Page-level text extractions:
━━━━━━━━━━━━━━━━━━━━

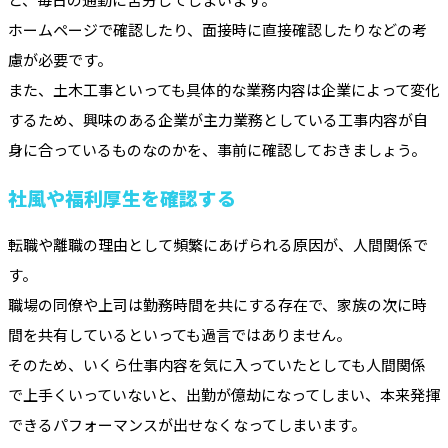
ホームページで確認したり、面接時に直接確認したりなどの考
慮が必要です。
また、土木工事といっても具体的な業務内容は企業によって変化
するため、興味のある企業が主力業務としている工事内容が自
身に合っているものなのかを、事前に確認しておきましょう。
社風や福利厚生を確認する
転職や離職の理由として頻繁にあげられる原因が、人間関係で
す。
職場の同僚や上司は勤務時間を共にする存在で、家族の次に時
間を共有しているといっても過言ではありません。
そのため、いくら仕事内容を気に入っていたとしても人間関係
で上手くいっていないと、出勤が億劫になってしまい、本来発揮
できるパフォーマンスが出せなくなってしまいます。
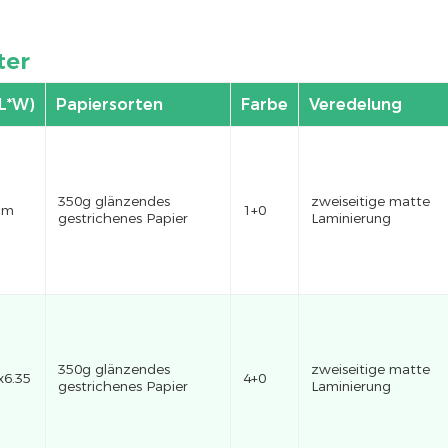
ter
(L*W)
Papiersorten
Farbe
Veredelung
350g glänzendes
zweiseitige matte
cm
1+0
gestrichenes Papier
Laminierung
350g glänzendes
zweiseitige matte
x6.35
4+0
gestrichenes Papier
Laminierung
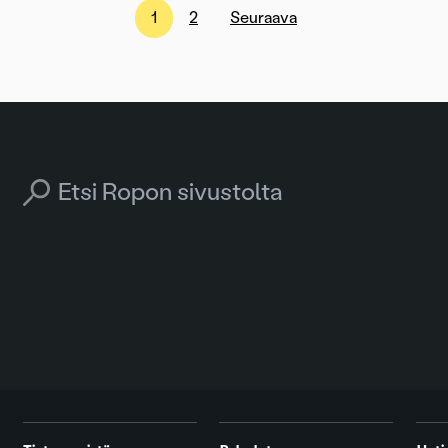
1
2
Seuraava
Search for:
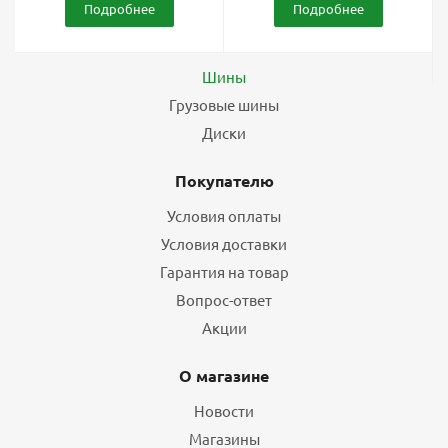
Подробнее
Подробнее
Каталог
Шины
Грузовые шины
Диски
Покупателю
Условия оплаты
Условия доставки
Гарантия на товар
Вопрос-ответ
Акции
О магазине
Новости
Магазины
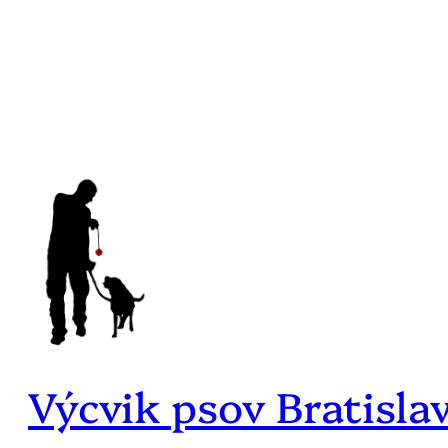
Prejsť
na
obsah
Výcvik psov Bratisla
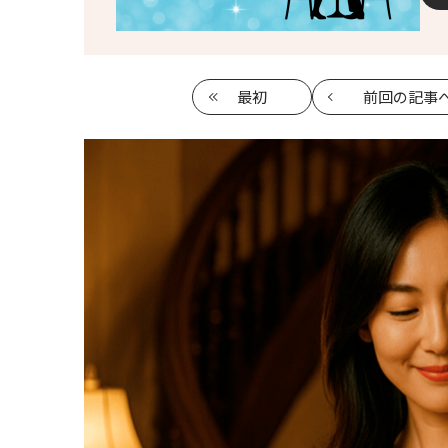
最初
前回
の記事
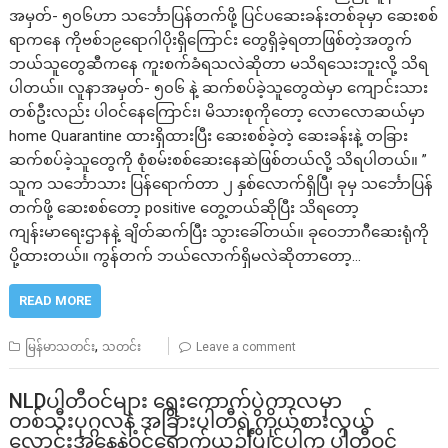
အမှတ်- ၅၀၆ဟာ သင်္ဘောပြန်တက်ဖို့ ပြင်ပဆေးခန်းတစ်ခုမှာ ဆေးစစ်
ရာကနေ ကိုဗစ်၁၉ရောဂါပိုးရှိကြောင်း တွေရှိခဲ့ရတာဖြစ်တဲ့အတွက်
ဘယ်သူတွေဆီကနေ ကူးစက်ခံရသလဲဆိုတာ မသိရသေးဘူးလို့ သိရ
ပါတယ်။ လူနာအမှတ်- ၅၀၆ နဲ့ ဆက်စပ်ခဲ့သူတွေထဲမှာ ကျောင်းသား
တစ်ဦးလည်း ပါဝင်နေကြောင်း၊ မိသားစုကိုတော့ လောလောဆယ်မှာ
home Quarantine ထားရှိထားပြီး ဆေးစစ်ခဲ့တဲ့ ဆေးခန်းနဲ့ တခြား
ဆက်စပ်ခဲ့သူတွေကို စုံစမ်းစစ်ဆေးနေဆဲဖြစ်တယ်လို့ သိရပါတယ်။ ”
သူက သင်္ဘောသား ပြန်ရောက်တာ ၂ နှစ်လောက်ရှိပြီ၊ ခုမှ သင်္ဘောပြန်
တက်ဖို့ ဆေးစစ်တော့ positive တွေ့တယ်ဆိုပြီး သိရတော့
ကျန်းမာရေးဌာနနဲ့ ချိတ်ဆက်ပြီး သွားခေါ်တယ်။ ခုဝေဘာဂီဆေးရုံကို
ပို့ထားတယ်။ ကွန်တက် ဘယ်လောက်ရှိမလဲဆိုတာတော့…
READ MORE
,
မြန်မာသတင်း
သတင်း
Leave a comment
NLDပါတီဝင်များ ရွေးကောက်ပွဲကာလမှာ
တစ်သီးပုဂ္ဂလနဲ့ အခြားပါတီရဲ့ကိုယ်စားလှယ်
လောင်းအနေနဲ့ဝင်ရောက်ယှဉ်ပြိုင်ပါက ပါတီဝင်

━━━━━━━━━━━━━━━━━━━━

#### WORK REQUIRED:
Leave out the pictures and repeat exactly the lines from the first line of the data through the line containing "ရာကနေ ကိုဗစ်၁၉ရောဂါပိုးရှိကြောင်း တွေရှိခဲ့ရတာဖြစ်တဲ့အတွက်". Add nothing else.

#### WRITTEN RESPONSE:
ホームページで確認したり、面接時に直接確認したりなどの考
慮が必要です。
また、土木工事といっても具体的な業務内容は企業によって変化
するため、興味のある企業が主力業務としている工事内容が自
身に合っているものなのかを、事前に確認しておきましょう。
社風や福利厚生を確認する
転職や離職の理由として頻繁にあげられる原因が、人間関係で
す。
職場の同僚や上司は勤務時間を共にする存在で、家族の次に時
間を共有しているといっても過言ではありません。
そのため、いくら仕事内容を気に入っていたとしても人間関係
で上手くいっていないと、出勤が億劫になってしまい、本来発揮
できるパフォーマンスが出せなくなってしまいます。
ter
(L*W)
Papiersorten
Farbe
Veredelung
350g glänzendes
zweiseitige matte
cm
1+0
gestrichenes Papier
Laminierung
350g glänzendes
zweiseitige matte
x6.35
4+0
gestrichenes Papier
Laminierung
1
2
Seuraava
Search for:
Подробнее
Подробнее
Каталог
Шины
Грузовые шины
Диски
Покупателю
Условия оплаты
Условия доставки
Гарантия на товар
Вопрос-ответ
Акции
О магазине
Новости
Магазины
Prejsť
na
obsah
Výcvik psov Bratisla
最初
前回
の記事
အမှတ်- ၅၀၆ဟာ သင်္ဘောပြန်တက်ဖို့ ပြင်ပဆေးခန်းတစ်ခုမှာ ဆေးစစ်
ရာကနေ ကိုဗစ်၁၉ရောဂါပိုးရှိကြောင်း တွေရှိခဲ့ရတာဖြစ်တဲ့အတွက်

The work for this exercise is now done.